**Dataset items:**
*****

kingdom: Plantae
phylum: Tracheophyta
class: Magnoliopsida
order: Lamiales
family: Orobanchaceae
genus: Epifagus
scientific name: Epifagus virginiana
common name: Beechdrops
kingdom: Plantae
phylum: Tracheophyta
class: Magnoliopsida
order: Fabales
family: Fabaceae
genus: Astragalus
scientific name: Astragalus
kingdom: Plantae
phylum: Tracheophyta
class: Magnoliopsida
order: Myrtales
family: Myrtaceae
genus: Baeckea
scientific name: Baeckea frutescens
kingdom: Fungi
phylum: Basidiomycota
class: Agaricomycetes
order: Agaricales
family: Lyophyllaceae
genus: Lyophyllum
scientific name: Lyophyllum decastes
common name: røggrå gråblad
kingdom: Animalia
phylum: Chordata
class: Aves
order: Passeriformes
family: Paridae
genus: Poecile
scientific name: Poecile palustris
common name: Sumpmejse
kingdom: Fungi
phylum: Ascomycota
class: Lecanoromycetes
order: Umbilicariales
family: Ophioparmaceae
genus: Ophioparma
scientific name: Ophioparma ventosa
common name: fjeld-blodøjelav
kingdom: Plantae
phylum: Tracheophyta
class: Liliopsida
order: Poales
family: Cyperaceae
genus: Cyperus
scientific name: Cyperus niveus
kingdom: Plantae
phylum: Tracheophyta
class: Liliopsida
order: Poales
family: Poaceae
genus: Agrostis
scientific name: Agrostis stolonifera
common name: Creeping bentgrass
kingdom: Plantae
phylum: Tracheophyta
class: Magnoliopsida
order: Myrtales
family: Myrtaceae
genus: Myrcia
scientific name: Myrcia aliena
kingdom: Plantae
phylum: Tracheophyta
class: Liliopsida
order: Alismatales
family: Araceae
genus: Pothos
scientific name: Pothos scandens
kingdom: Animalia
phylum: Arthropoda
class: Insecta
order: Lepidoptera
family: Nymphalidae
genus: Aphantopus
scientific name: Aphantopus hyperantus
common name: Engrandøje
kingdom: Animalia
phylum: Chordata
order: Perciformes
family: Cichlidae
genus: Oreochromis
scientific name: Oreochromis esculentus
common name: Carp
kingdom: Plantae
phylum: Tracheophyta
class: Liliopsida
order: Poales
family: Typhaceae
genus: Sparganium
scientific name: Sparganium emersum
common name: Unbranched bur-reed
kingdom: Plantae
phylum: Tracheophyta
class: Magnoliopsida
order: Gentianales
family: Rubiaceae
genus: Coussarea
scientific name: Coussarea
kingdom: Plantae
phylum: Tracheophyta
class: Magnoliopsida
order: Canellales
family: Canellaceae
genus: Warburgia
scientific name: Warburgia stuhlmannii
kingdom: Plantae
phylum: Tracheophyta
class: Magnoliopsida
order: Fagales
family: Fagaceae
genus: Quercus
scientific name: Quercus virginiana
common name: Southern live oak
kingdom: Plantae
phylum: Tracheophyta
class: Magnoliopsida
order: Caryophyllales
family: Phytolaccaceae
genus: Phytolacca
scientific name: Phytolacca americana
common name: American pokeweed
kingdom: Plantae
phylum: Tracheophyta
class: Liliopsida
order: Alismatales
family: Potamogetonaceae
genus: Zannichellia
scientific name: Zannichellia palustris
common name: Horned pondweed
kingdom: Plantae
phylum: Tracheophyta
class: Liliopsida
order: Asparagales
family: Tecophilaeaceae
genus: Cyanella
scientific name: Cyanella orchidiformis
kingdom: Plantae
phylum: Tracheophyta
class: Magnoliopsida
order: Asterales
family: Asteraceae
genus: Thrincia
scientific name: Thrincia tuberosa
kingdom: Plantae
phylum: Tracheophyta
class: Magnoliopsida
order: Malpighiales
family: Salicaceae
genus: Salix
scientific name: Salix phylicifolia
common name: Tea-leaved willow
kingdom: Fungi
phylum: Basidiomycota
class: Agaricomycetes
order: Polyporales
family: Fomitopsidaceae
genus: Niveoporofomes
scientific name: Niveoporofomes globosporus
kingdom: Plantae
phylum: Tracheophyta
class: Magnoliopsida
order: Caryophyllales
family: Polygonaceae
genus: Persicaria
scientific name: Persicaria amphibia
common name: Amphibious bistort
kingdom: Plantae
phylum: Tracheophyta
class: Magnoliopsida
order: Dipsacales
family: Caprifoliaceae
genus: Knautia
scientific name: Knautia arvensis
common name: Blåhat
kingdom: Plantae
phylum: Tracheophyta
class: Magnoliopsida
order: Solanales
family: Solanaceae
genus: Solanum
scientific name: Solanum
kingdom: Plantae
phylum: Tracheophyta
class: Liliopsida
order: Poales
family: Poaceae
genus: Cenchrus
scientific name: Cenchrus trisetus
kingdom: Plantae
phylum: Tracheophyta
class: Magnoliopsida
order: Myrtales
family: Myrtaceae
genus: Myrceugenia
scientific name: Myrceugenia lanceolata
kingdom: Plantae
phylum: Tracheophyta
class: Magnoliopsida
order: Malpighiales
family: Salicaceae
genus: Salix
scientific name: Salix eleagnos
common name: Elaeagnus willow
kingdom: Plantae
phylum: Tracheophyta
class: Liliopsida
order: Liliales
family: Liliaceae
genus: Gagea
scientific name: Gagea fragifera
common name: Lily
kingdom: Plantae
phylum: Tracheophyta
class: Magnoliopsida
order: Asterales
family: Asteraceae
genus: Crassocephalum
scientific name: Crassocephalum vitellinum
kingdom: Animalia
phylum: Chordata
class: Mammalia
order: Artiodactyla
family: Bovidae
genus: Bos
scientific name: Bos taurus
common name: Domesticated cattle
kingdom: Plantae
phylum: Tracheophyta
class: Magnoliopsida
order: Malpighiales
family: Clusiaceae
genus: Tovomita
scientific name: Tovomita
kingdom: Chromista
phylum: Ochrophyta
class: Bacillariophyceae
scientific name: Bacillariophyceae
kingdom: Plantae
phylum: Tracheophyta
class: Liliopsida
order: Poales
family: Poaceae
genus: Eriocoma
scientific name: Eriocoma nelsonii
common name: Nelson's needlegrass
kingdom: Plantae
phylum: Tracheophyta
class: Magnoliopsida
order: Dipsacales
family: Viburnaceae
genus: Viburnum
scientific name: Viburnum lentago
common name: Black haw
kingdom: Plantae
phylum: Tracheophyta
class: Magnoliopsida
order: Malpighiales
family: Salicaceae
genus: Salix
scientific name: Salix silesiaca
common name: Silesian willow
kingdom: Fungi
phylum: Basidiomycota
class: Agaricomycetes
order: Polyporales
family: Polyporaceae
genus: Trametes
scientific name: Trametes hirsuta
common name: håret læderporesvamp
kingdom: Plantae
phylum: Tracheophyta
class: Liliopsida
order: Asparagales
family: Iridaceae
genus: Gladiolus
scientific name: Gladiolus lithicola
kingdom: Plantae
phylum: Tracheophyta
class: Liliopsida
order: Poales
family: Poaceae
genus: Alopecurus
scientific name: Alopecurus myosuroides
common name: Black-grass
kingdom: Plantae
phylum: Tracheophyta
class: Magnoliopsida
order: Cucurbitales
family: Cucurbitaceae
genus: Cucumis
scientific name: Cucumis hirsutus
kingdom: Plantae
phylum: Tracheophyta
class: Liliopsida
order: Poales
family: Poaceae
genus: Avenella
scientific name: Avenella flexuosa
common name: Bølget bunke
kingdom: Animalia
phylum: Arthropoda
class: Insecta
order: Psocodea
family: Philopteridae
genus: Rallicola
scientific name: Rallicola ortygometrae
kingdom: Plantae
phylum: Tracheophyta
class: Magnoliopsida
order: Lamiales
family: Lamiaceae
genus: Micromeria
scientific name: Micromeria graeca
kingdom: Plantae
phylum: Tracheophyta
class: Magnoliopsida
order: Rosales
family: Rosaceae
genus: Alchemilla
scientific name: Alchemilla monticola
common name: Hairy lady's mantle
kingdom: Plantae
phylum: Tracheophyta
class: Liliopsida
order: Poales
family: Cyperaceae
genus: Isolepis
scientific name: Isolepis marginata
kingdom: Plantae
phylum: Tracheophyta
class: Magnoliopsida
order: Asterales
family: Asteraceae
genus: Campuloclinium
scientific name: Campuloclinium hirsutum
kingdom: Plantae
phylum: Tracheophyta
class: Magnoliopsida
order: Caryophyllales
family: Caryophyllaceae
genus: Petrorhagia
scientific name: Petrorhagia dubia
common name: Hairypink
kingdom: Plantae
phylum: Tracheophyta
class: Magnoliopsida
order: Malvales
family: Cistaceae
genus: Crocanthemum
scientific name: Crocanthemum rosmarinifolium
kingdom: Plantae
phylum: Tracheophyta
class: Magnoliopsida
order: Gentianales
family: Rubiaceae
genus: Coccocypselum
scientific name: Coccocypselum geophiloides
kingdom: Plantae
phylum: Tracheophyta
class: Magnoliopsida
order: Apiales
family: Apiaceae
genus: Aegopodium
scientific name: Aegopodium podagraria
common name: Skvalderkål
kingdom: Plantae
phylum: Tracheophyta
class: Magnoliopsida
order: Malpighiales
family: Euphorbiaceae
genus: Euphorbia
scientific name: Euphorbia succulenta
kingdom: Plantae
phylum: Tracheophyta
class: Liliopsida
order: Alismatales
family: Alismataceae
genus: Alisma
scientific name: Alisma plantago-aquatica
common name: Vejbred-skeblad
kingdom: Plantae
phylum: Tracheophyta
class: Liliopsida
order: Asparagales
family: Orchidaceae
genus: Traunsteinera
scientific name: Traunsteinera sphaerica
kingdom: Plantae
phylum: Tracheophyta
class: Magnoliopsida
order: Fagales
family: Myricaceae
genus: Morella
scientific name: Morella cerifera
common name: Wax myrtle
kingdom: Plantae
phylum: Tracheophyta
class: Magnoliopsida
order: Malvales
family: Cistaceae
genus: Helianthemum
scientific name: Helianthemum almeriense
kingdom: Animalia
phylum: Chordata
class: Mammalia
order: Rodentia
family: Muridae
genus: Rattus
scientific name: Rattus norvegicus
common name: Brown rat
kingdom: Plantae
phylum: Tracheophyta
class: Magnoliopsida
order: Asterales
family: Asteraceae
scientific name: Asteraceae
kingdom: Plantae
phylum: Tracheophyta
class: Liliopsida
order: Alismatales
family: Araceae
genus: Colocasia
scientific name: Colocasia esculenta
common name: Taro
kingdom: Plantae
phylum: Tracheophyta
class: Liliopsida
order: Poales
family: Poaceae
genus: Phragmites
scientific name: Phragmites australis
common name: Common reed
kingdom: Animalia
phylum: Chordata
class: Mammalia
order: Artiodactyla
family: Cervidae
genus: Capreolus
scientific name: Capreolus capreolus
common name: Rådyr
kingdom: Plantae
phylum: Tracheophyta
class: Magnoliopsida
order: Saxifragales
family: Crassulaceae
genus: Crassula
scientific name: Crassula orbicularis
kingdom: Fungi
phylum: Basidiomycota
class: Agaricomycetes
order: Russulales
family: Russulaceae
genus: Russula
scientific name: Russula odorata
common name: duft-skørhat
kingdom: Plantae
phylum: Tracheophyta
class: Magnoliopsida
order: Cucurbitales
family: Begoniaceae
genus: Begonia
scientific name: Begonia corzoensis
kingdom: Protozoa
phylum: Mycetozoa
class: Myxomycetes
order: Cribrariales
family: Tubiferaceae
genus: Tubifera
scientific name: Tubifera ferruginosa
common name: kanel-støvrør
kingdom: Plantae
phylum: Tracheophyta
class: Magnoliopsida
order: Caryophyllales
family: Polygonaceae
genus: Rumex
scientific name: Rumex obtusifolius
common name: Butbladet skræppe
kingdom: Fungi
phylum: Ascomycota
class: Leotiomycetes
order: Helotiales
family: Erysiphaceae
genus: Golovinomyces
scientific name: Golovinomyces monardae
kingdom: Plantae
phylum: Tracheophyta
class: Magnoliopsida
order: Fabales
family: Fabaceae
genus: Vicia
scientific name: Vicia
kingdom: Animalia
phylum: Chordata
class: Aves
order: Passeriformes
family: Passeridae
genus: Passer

*****

**What is required:** Rewrite the listing as a Markdown table, starting with its first line and going on through the line with "order: Agaricales". Use the columns Row and Line, and leave out blank lines.

**Final result:**
| Row | Line |
|---|---|
| 1 | kingdom: Plantae |
| 2 | phylum: Tracheophyta |
| 3 | class: Magnoliopsida |
| 4 | order: Lamiales |
| 5 | family: Orobanchaceae |
| 6 | genus: Epifagus |
| 7 | scientific name: Epifagus virginiana |
| 8 | common name: Beechdrops |
| 9 | kingdom: Plantae |
| 10 | phylum: Tracheophyta |
| 11 | class: Magnoliopsida |
| 12 | order: Fabales |
| 13 | family: Fabaceae |
| 14 | genus: Astragalus |
| 15 | scientific name: Astragalus |
| 16 | kingdom: Plantae |
| 17 | phylum: Tracheophyta |
| 18 | class: Magnoliopsida |
| 19 | order: Myrtales |
| 20 | family: Myrtaceae |
| 21 | genus: Baeckea |
| 22 | scientific name: Baeckea frutescens |
| 23 | kingdom: Fungi |
| 24 | phylum: Basidiomycota |
| 25 | class: Agaricomycetes |
| 26 | order: Agaricales |